The Environment, Food and Rural Affairs Committee said there was strong evidence that water metering helps to reduce water use and detect when leaks are occurring.
Currently, only water companies in designated water-stressed regions can make metering compulsory.
Neil Parish MP said: “We need to move beyond a regional approach to water metering, because there is a national need to conserve water.
“We call on Defra [Department for Environment, Food & Rural Affairs] to allow all water companies the power to implement compulsory metering. That way, companies have the same tools at their disposal to reduce consumption of water in their regions.”
But the MPs acknowledged water meters may mean higher bills for some people.
“Where this might lead to significant bill increases, metering should be accompanied by strengthened support for vulnerable customers,” Parish said.
Who saves money with a water meter?
Unlike gas and electricity, you can’t switch water company to get a better deal. However, installing a water meter could save you money.
The general rule of thumb is if there are more bedrooms than people in your house then a water meter could save you money.
How does a water meter work?
A water meter is a device that measures how much water you use. It is similar to a gas or electricity meter. With a water meter you pay for the amount of water you use rather than being charged a flat rate each year based on the rateable value of your property.
Can anyone request a water meter?
Yes, you have a right to request a meter and your water company should install it within three months.
Will it cost anything?
It should be free of charge unless any changes to your plumbing are needed.
Can you trial a water meter?
Yes, you can give it a go and see if it saves you money. If you change your mind you have a 12-month window to switch back to your old payment method.

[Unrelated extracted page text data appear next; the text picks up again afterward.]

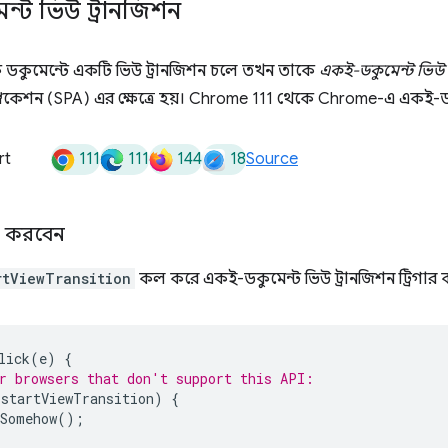
্ট ভিউ ট্রানজিশন
কুমেন্টে একটি ভিউ ট্রানজিশন চলে তখন তাকে
একই-ডকুমেন্ট ভিউ 
্লিকেশন (SPA) এর ক্ষেত্রে হয়। Chrome 111 থেকে Chrome-এ একই-ডক
111
111
144
18
rt
Source
ার করবেন
rtViewTransition
কল করে একই-ডকুমেন্ট ভিউ ট্রানজিশন ট্রিগার 
lick
(
e
)
{
r browsers that don't support this API:
.
startViewTransition
)
{
Somehow
();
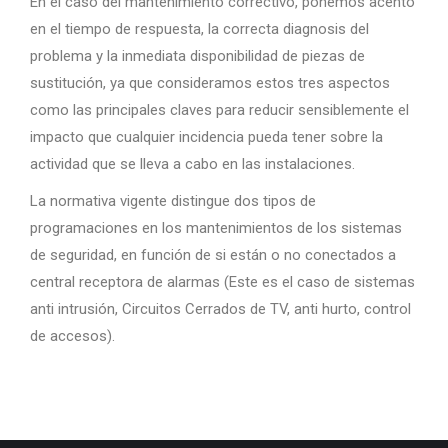
En el caso del mantenimiento correctivo, ponemos acento
en el tiempo de respuesta, la correcta diagnosis del
problema y la inmediata disponibilidad de piezas de
sustitución, ya que consideramos estos tres aspectos
como las principales claves para reducir sensiblemente el
impacto que cualquier incidencia pueda tener sobre la
actividad que se lleva a cabo en las instalaciones.
La normativa vigente distingue dos tipos de
programaciones en los mantenimientos de los sistemas
de seguridad, en función de si están o no conectados a
central receptora de alarmas (Este es el caso de sistemas
anti intrusión, Circuitos Cerrados de TV, anti hurto, control
de accesos).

How often should your meter be read?
Most companies read meters twice a year, but you can provide readings to your company at any time.
Where will the meter go?
The water company will decide where the meter goes. Their preference is to fit the meter inside your home – these days they use remote technology to read the meter. Having the meter indoors makes it easier for you to take your own readings so you can monitor your water usage.

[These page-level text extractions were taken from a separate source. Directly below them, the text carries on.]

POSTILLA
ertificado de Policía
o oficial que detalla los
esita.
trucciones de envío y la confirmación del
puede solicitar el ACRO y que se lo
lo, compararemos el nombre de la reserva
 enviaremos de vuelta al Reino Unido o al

Meters can also go outside your home in a small metal or plastic cover in your driveway, garden or nearby footpath or in a small wall-mounted box on the side of your property.
I am a tenant. Can I still apply for a meter?

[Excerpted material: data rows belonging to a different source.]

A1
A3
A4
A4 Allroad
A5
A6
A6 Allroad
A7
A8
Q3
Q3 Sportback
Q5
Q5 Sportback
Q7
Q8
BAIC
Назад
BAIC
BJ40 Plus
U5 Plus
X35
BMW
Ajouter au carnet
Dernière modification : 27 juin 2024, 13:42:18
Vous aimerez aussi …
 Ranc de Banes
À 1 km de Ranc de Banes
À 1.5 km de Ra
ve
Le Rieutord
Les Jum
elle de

If you live in rented accommodation, you still have the right to apply for a meter.
It is recommended that you ask your landlord’s permission before applying for a meter. If you have a fixed-term tenancy agreement of less than six months, you must ask the landlord’s permission.
If your fixed-term tenancy agreement is longer than six months, your landlord cannot stop you from having a meter. However, you may need their consent to alter or improve their property.